I stand in rooms of people and ask them to discuss whether their missions are operational, whether they know what outcomes they are pursuing, if they measure their progress, and, ultimately, if they are successful. None of these are comfortable questions in private conversations. They are terrifying in rooms filled with your competition.
Competition. In a community as large and with as much need as Shelby County, TN, the idea that organizations have to compete to serve people is ludicrous, but scarcity is real. It is made more real by the reliance on grants.
If you get the money, I don’t.
Collaboration toward collective impact requires a shared focus on the outcome. The eye is on the real prize, not the money. Asking nonprofits to take their eyes off the money is like asking someone not to look down from a frightening height. It may be the best advice, but it’s counter-intuitive. Besides, no one listens to that, the first time.

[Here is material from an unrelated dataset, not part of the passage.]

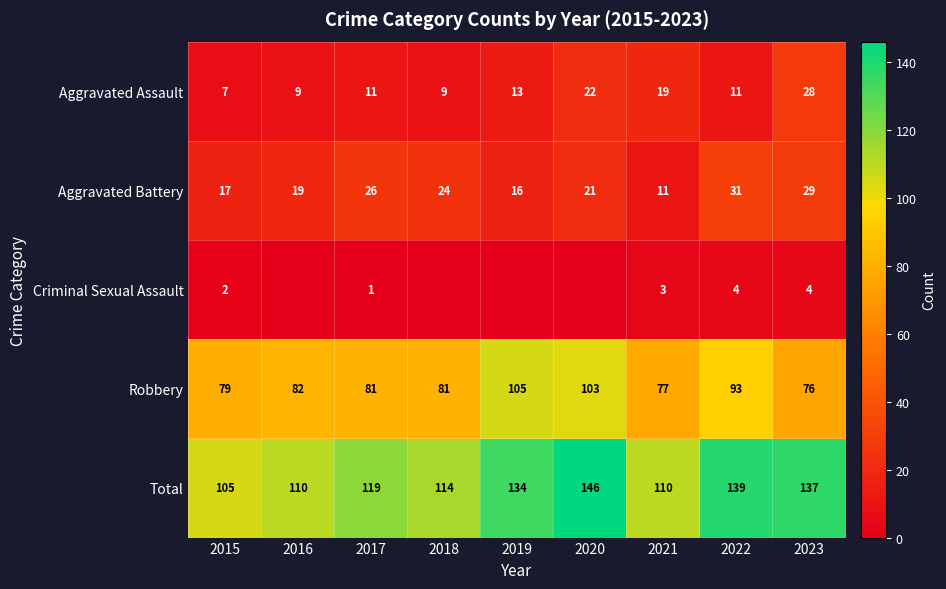

Read the Aggravated Battery value at 2020.

21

Moving from competition to collaboration means moving into trust. Trust is built on mutual respect and knowledge of one another. Trust is the work of individuals in this business. It requires us to sit in rooms and talk about process and get to know each other. It requires us to be comfortable seemingly doing nothing for months at a time. It’s infuriating and exhausting for people who want things to change now. People like me. But that time, that moving forward then back then stopping then moving forward, is essential.

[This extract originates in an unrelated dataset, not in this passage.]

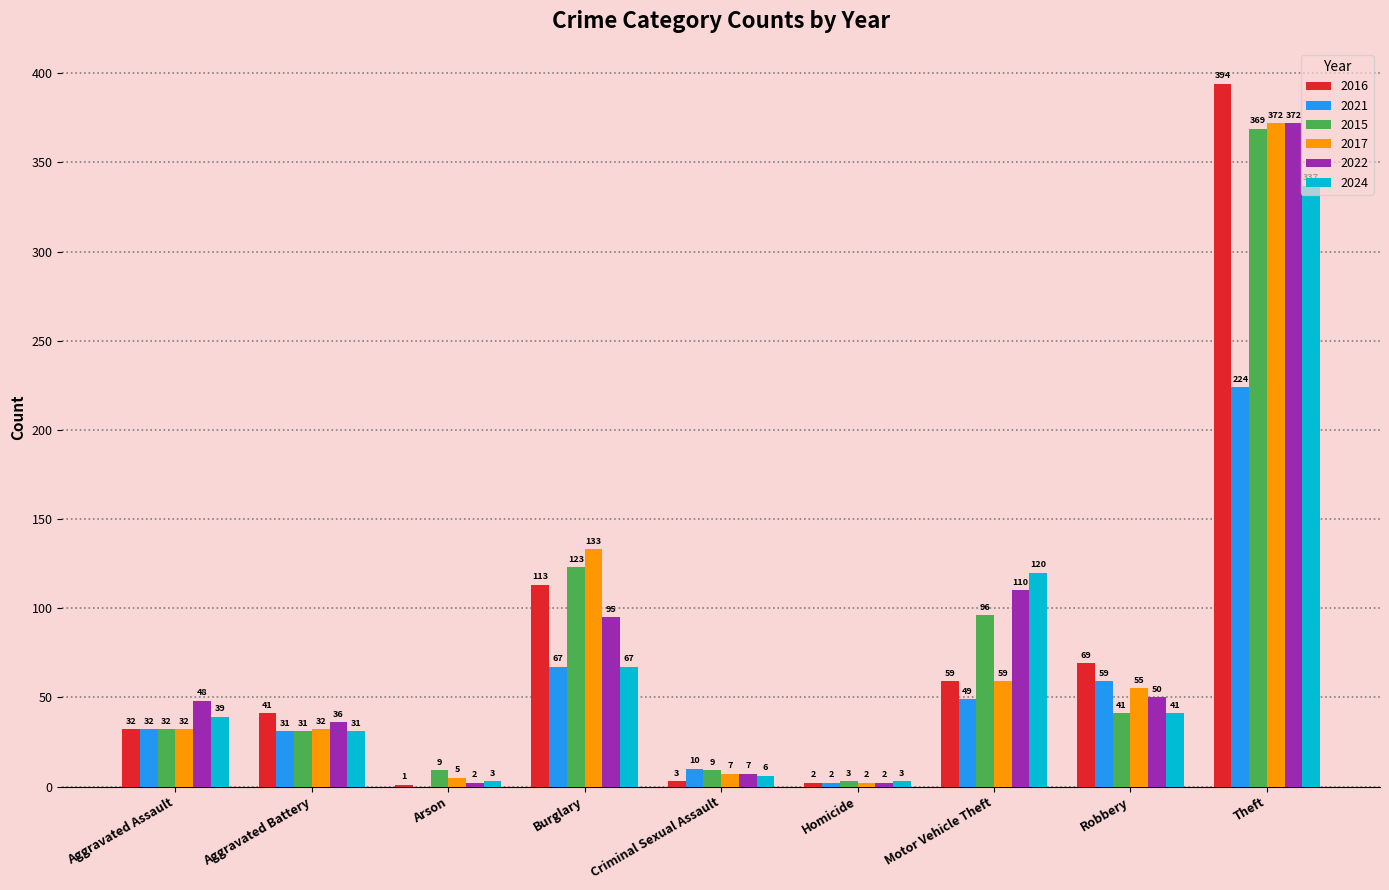

Which series has the largest range (max minus min)?

2016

I am a highly rational personal. When I began this work, I assumed that if people were serious about improving outcomes for children and families, they would get to work and make it happen. Clearly, the status quo meant that people were either incompetent or hateful.
This isn’t about you. This isn’t about your feelings. This is about people who have been systematically marginalized. Why should I care at all about your feelings?

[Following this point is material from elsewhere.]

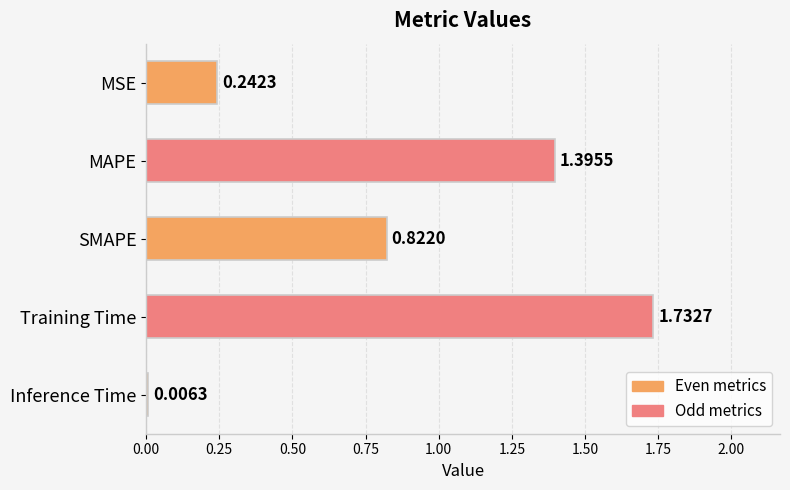

At which category does the chart reach its peak across all series?

Training Time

Well, people, individual people, have to change their behaviors. Systems don’t behave, people do. And people have feelings. People experience loss and feel judged. People need to feel safe to change.
Whether we call it collaboration or coalition-building, whether it takes place in corporate board rooms or church basements or community centers. Individual adults have to sit down and risk being exposed for their shortcomings as part of the process of joining forces to change things as a community.
There is no straight line from setting a goal to creating an action plan to getting it done. Those are things we aspire to as we grapple with the messiness of people trying to protect their turf, their egos. They are trying in the face of massive oppressive systems they cannot possibly battle alone, either as individuals or individual organizations.
After a year of standing in meeting rooms, learning about the work going on here, teaching new vocabulary, training people on continuous improvement and data use, I am proud of where we are. But it has far less to do with how our language and processes have changed, than with how we have begun to share data, resources, and activities. We have begun to talk about the challenges we are facing and ask for help. We have begun to help each other.
We have begun to keep our eyes on the real prize of improving lives.
We’re risking it. We’re trusting each other.
Originally posted on a personal blog in 2016.